PDGFRβ can regulate multiple signaling pathways, such as the PI3K/AKT pathway, Ras/MAPK pathway and STAT pathway, of which PI3K/Akt/mTOR plays a crucial role in tumorigenesis and progression [28, 29], participates in angiogenesis and regulates changes in the cell cycle [30]. In addition, several studies have shown that the PI3K/AKT/mTOR pathway is related to the EMT process [31, 32]. AKT can activate EMT, reduce cell–cell adhesion and promote cell metastasis and invasion by down‐regulating E‐cadherin and up‐regulating mesenchymal vimentin [33]. In addition, many studies showed that when the PI3K/AKT‐specific inhibitor LY294002 is added, the rate of cell transition to EMT is reduced, which supports that the PI3K/AKT pathway is associated with EMT. Therefore, based on the importance of the PI3K/AKT pathway in the development of OS and its relevance to EMT, we chose the PI3K/AKT pathway as the study object. As our results showed, after inhibition of PDGFRβ, total PI3K, AKT and mTOR remain unchanged, whereas the phosphorylation levels of PI3K, AKT and mTOR were significantly reduced. This indicates that inhibition of PDGFRβ has an effect on the PI3K/AKT/mTOR pathway. When HOS cells were stimulated with PDGF‐BB, the results were reversed. The phosphorylation level of the relevant factor was increased and the longer the stimulation time, the more obvious that the phosphorylation level was increased. When PDGFRβ binds to its ligand, PDGFRβ‐specific tyrosine kinase is activated to autophosphorylate, thereby activating the PI3K/AKT/mTOR pathway. Based on the earlier results, it is speculated that PDGFRβ may promote the phosphorylation of PI3K and Akt in HOS cells, activate the PI3K/AKT/mTOR pathway and then regulate the changes of EMT‐related proteins, and eventually cause EMT to increase HOS cell migration and invasion. Further research is needed about the mechanism between the PI3K/AKT/mTOR pathway and EMT.

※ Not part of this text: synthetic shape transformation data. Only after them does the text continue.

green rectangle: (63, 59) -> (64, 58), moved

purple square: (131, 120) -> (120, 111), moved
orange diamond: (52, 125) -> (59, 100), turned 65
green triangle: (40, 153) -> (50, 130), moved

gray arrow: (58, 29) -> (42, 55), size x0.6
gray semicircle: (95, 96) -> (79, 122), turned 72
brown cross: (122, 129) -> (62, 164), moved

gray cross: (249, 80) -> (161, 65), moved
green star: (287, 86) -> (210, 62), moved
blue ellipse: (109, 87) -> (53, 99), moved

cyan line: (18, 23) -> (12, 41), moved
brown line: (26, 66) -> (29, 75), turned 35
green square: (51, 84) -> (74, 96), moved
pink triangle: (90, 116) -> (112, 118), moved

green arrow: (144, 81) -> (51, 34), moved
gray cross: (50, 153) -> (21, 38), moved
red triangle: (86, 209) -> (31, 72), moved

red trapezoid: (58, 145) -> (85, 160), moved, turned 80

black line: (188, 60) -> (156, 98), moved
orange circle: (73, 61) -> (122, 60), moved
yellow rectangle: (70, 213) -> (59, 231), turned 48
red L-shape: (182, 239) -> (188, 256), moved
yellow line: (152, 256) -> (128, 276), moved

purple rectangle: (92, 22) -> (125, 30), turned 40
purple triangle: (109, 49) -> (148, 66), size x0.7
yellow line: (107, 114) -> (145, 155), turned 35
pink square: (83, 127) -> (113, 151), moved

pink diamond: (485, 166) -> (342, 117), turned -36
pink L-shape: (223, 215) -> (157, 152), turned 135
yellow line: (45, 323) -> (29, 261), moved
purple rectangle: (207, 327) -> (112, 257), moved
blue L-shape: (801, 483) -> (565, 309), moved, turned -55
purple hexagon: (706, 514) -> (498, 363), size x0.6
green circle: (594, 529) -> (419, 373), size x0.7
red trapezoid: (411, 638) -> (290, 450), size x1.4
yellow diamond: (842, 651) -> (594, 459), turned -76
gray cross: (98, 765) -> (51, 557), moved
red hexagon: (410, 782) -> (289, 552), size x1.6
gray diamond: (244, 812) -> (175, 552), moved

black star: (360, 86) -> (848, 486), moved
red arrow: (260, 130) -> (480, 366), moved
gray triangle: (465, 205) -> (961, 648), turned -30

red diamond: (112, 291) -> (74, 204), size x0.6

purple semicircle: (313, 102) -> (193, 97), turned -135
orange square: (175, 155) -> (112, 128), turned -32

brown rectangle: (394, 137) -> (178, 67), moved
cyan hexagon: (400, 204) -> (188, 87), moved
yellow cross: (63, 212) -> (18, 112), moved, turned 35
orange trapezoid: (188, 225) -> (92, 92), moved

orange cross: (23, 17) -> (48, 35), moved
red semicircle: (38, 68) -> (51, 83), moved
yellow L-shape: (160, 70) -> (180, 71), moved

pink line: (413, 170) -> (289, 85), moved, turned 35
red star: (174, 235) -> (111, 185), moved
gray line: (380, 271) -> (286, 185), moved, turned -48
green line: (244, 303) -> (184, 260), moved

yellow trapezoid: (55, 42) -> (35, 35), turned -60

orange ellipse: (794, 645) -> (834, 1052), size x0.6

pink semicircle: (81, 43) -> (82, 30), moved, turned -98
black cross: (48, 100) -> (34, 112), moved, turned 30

Altogether, this study demonstrates that PDGFRβ plays an important role in invasion and migration of HOS cells. The possible mechanism is by influencing the PI3K/Akt/mTOR pathway and EMT. PDGFRβ can be used as a potential therapeutic target for OS.

Conflict of interest

The authors declare no conflict of interest.

Author contributions

SX is responsible for the preliminary design experiment, completion of the experiment, subsequent data analysis work and article writing tasks. HT and JG are mainly responsible for the extraction of RNA. CW, XL, FY and GL are mainly responsible for providing experimental technical guidance. XW is mainly responsible for guiding the ideas of the subject, experimental plans and revision of papers.